Syntax Specification: Presentations
LIB (library)

new :                                        ->   LIB
add :          LIB   x   BOOK                ->   LIB
rem :          LIB   x   BOOK                ->   LIB
cko :          LIB   x   BOOK   x   PERSON   ->   LIB
cki :          LIB   x   BOOK   x   PERSON   ->   LIB
wait :         LIB   x   BOOK   x   PERSON   ->   LIB
nah :          LIB   x   BOOK   x   PERSON   ->   LIB
has :          LIB   x   BOOK                ->   boolean
num :          LIB   x   BOOK                ->   int
avail:         LIB   x   BOOK                ->   int

Canonical Constructors:
new, add, cko, wait

Semantic Specification: Axioms
Variables:
LIB: S, Book: j,k, Person: m,n,o

Axioms formed by using the Guttag heuristic:
rem(new(),j) = { error: book does not exist }
rem(add(S,j),k) = ite(j==k,rem(S,k),add(rem(S,k),j))
rem(cko(S,j,m),k) = ite(j==k, { error: book currently checked out },
                             cko(rem(S,k), j, m))
rem(wait(S,j,m),k) = wait(rem(S,k), j, m)
      regardless of whether or not there exists a copy of the book in library, put person
      on back of waiting list for that book

cki(new(),j,m) = { error: no book record in new library }
cki(add(S,k),j,o) = if(avail(S,j)==0 & avail(S,k)==0)
                              { cko(nah(S,j,m),j,m); cko(nah(S,j,n),j,n) }
                      elsif (avail(S,j)>0 & avail(S,k)==0)
                              cko(cki(nah(S,k,n),j,o),k,n)
                      elsif (avail(S,j)==0 & avail(S,k)>0)
                              cko(nah(cki(S,k,o),j,n),j,n)
                      else
                              add(cki(S,j,o),k)

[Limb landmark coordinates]
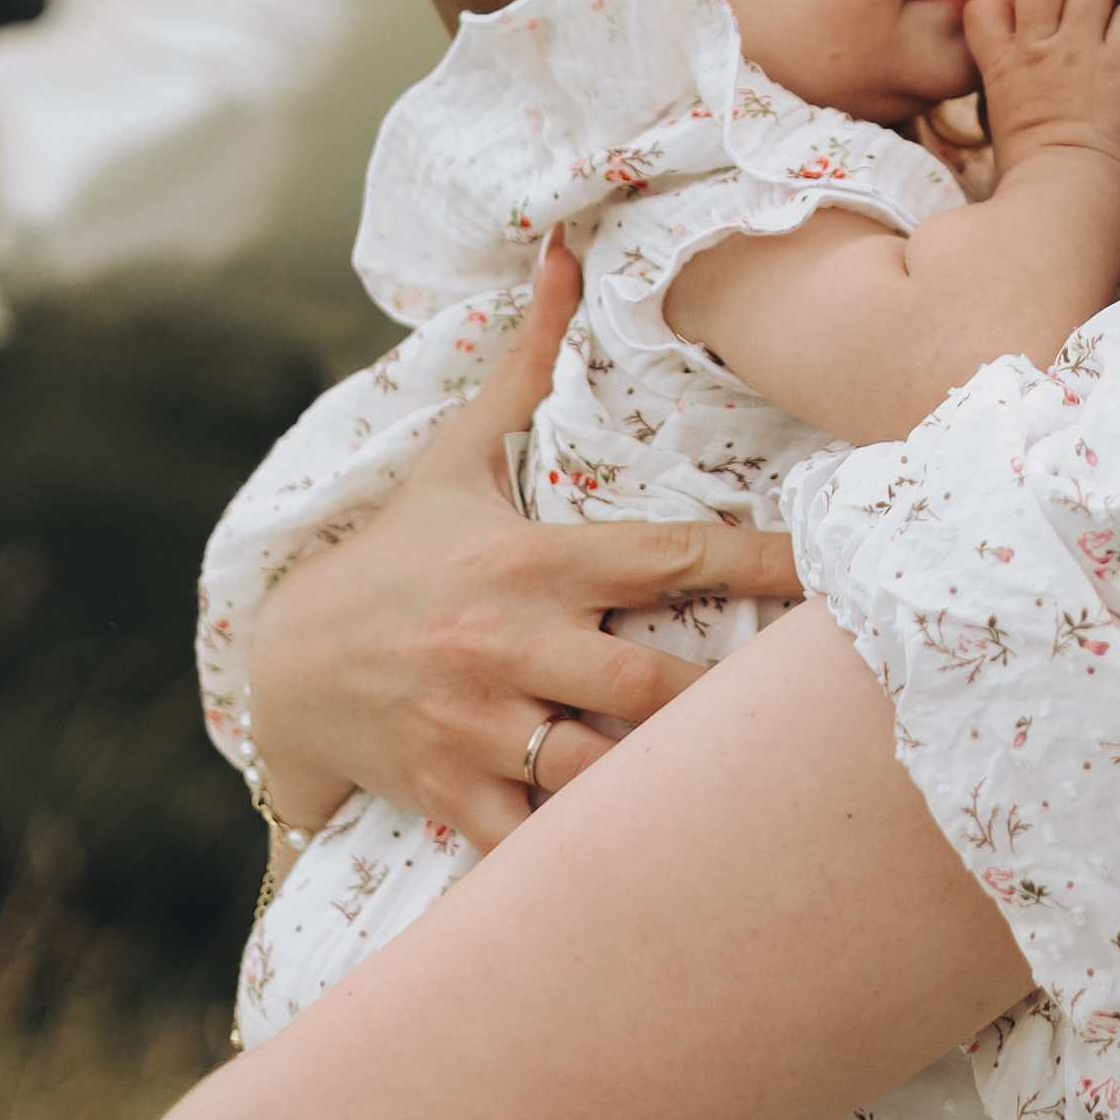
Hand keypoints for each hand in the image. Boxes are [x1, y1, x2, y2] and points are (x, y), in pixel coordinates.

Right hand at [244, 245, 801, 849]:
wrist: (283, 665)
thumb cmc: (396, 558)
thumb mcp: (454, 458)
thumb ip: (527, 365)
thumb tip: (564, 254)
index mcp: (531, 561)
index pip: (669, 559)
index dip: (762, 566)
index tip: (836, 575)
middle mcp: (509, 644)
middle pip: (649, 687)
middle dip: (727, 710)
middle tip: (806, 720)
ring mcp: (478, 727)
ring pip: (598, 774)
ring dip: (665, 790)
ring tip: (745, 800)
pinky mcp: (451, 795)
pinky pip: (533, 843)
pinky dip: (586, 859)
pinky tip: (648, 865)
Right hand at [963, 0, 1119, 203]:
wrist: (1067, 204)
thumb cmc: (1040, 181)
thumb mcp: (1005, 122)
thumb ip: (1013, 84)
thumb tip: (1029, 78)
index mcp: (1000, 67)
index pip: (988, 1)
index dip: (1012, 2)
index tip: (1030, 27)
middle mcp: (1036, 51)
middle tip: (1084, 3)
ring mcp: (1078, 54)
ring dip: (1109, 1)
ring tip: (1114, 33)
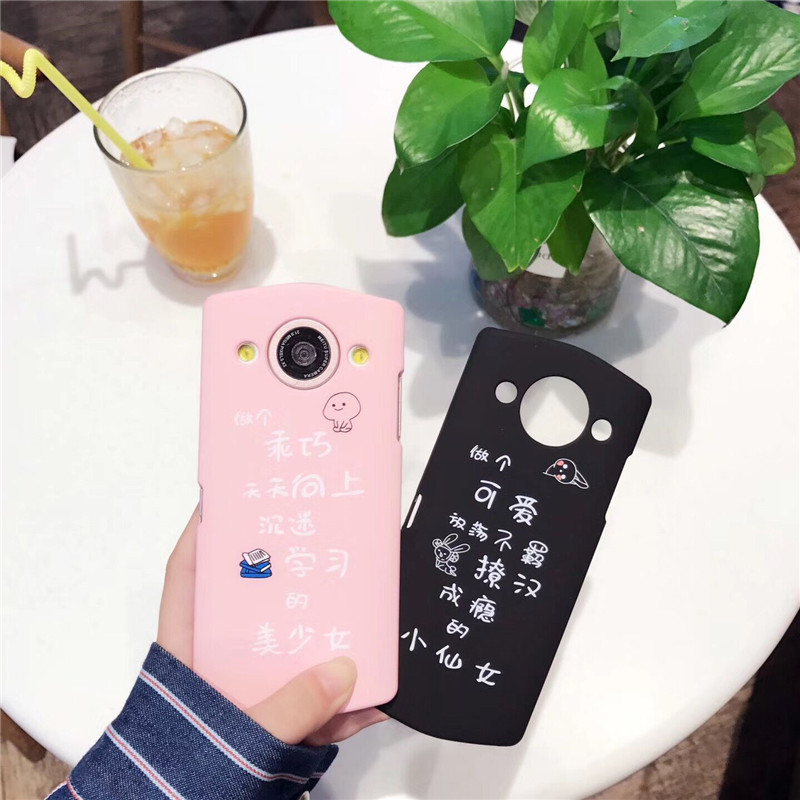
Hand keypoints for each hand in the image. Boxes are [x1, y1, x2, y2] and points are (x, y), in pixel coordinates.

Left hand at [157, 508, 386, 746]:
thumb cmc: (181, 783)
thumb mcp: (230, 741)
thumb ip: (287, 709)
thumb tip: (347, 672)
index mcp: (189, 653)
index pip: (190, 576)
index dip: (206, 531)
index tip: (238, 495)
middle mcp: (220, 667)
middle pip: (256, 606)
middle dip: (291, 577)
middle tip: (328, 541)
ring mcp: (251, 698)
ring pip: (296, 655)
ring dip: (332, 639)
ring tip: (370, 606)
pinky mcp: (277, 732)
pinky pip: (320, 710)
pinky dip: (349, 708)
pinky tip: (383, 694)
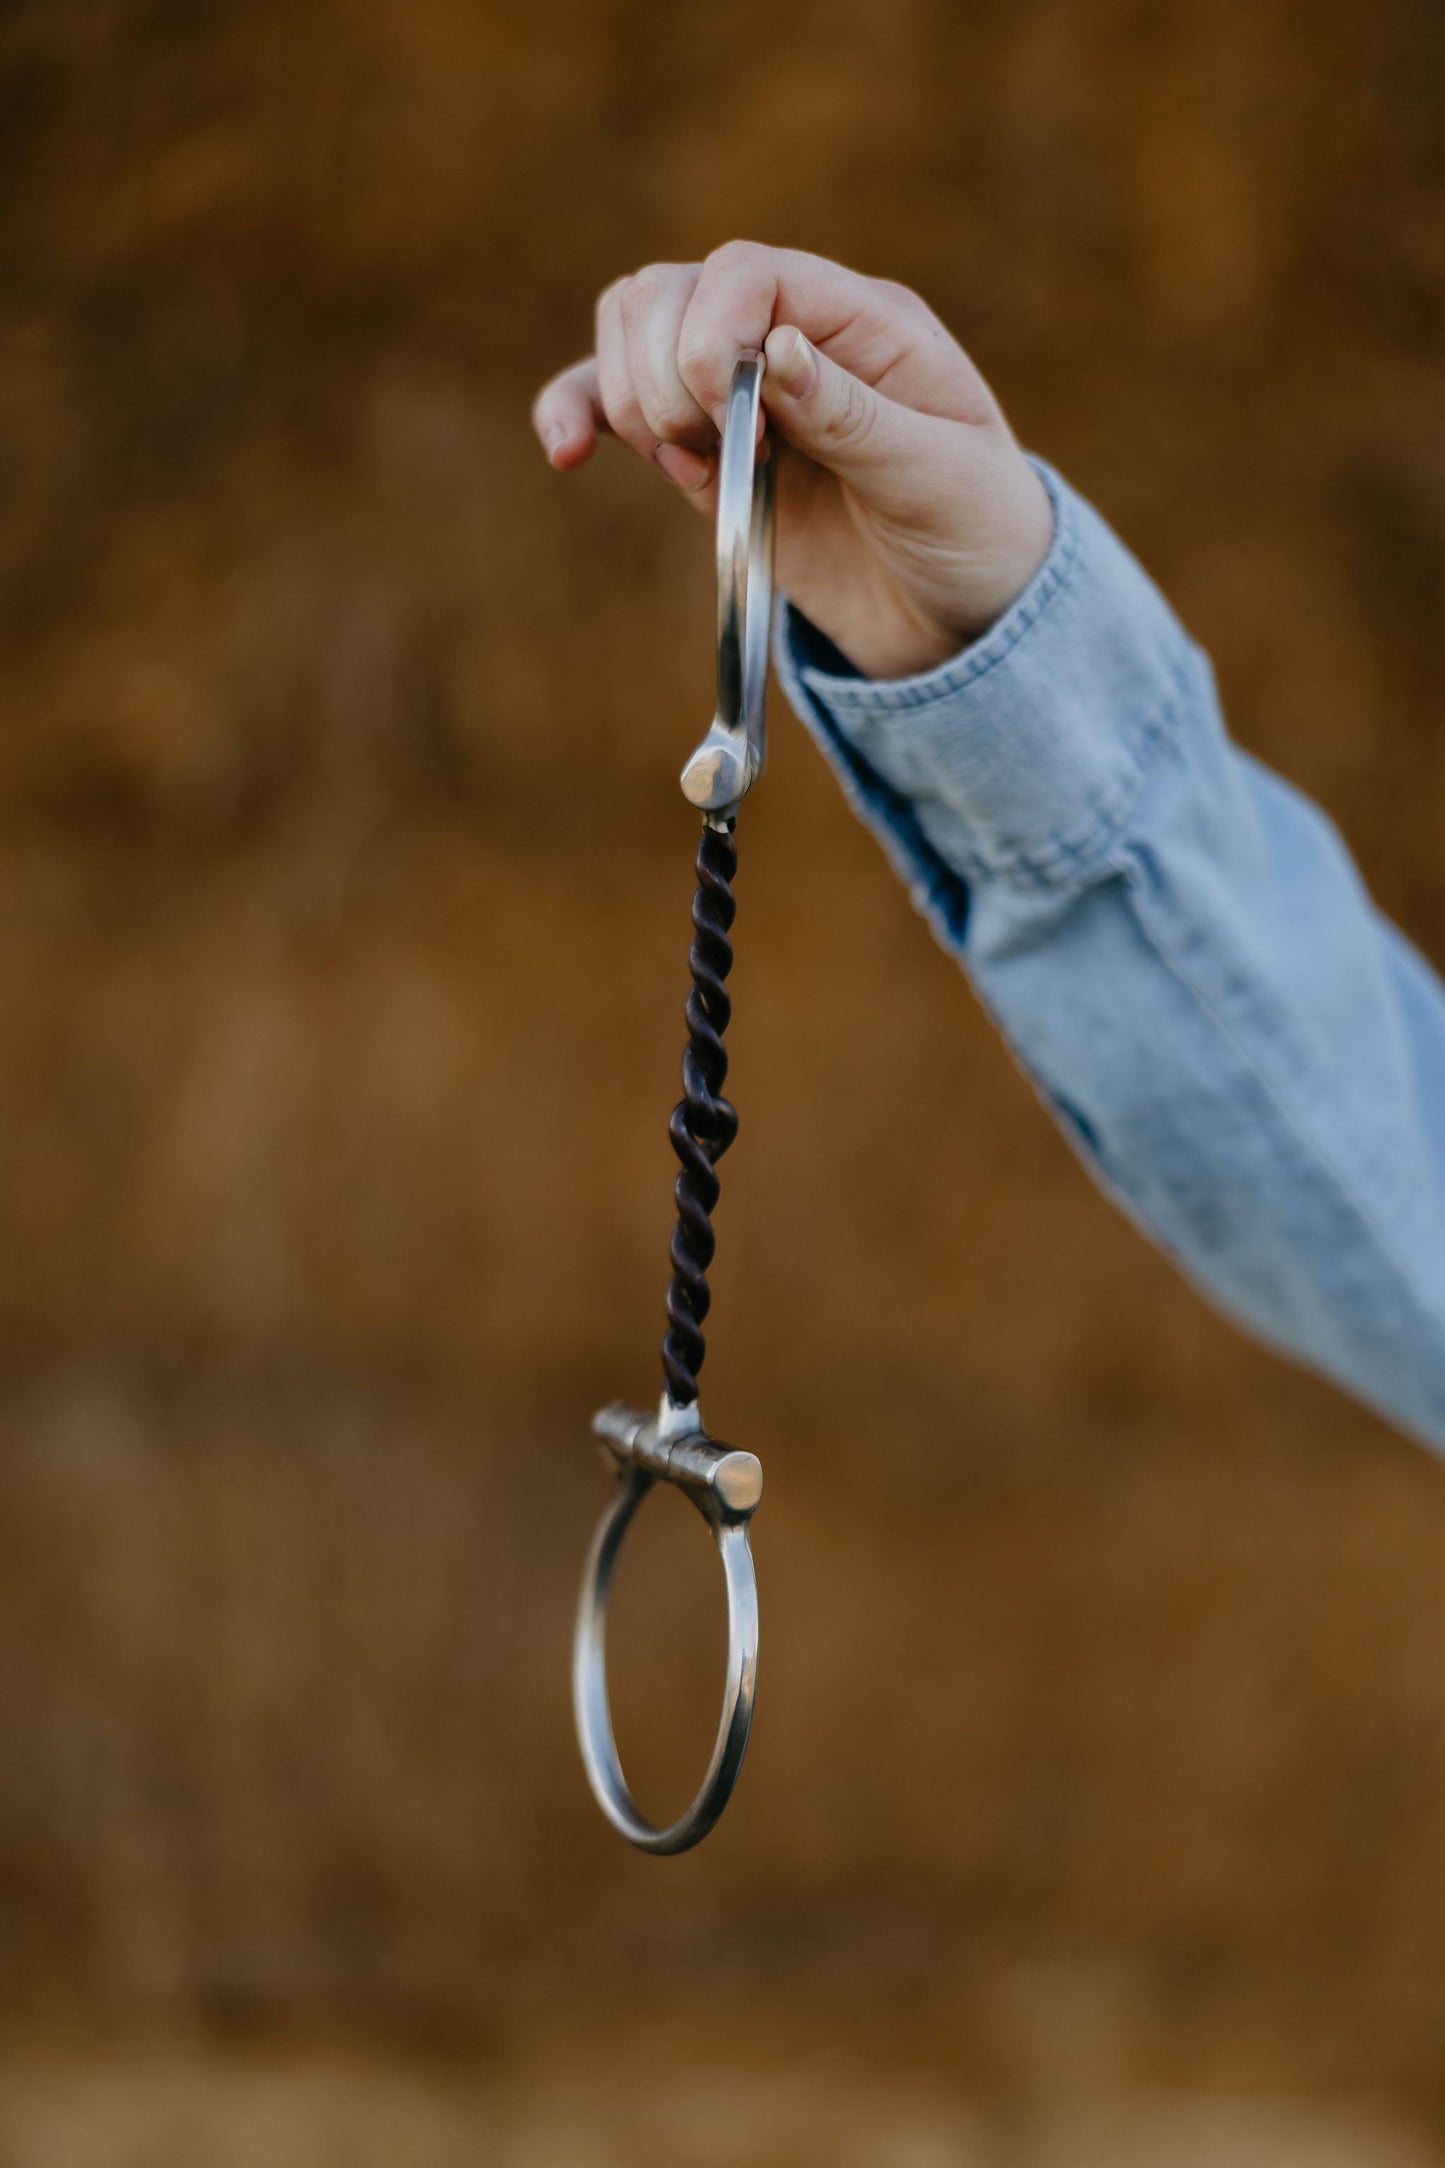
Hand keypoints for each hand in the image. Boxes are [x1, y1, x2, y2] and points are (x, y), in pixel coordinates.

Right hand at [531, 241, 1053, 679]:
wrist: (960, 619)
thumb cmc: (972, 534)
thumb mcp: (937, 475)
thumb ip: (854, 412)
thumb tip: (779, 346)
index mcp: (861, 321)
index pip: (744, 271)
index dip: (709, 333)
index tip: (729, 419)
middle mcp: (790, 338)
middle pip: (667, 293)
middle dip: (664, 376)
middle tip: (720, 456)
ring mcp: (740, 394)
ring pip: (630, 334)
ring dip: (629, 400)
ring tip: (692, 470)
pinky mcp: (704, 451)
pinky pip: (613, 405)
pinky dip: (577, 413)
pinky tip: (564, 450)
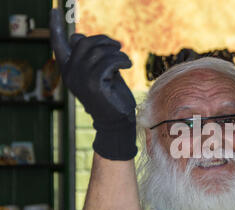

> [YOUR INSTRUCTIONS]
Update everything in the library specification from "Semantic Specification: Axioms" down to "wait(rem(S,k), j, m)", changing "Guttag heuristic" to "Guttag method".

> [ANSWER BOX]
Semantic Specification: Axioms
Variables:
LIB: S, Book: j,k, Person: m,n,o

Axioms formed by using the Guttag method:
rem(new(),j) = { error: book does not exist }
rem(add(S,j),k) = ite(j==k,rem(S,k),add(rem(S,k),j))
rem(cko(S,j,m),k) = ite(j==k, { error: book currently checked out },
                             cko(rem(S,k), j, m))
rem(wait(S,j,m),k) = wait(rem(S,k), j, m)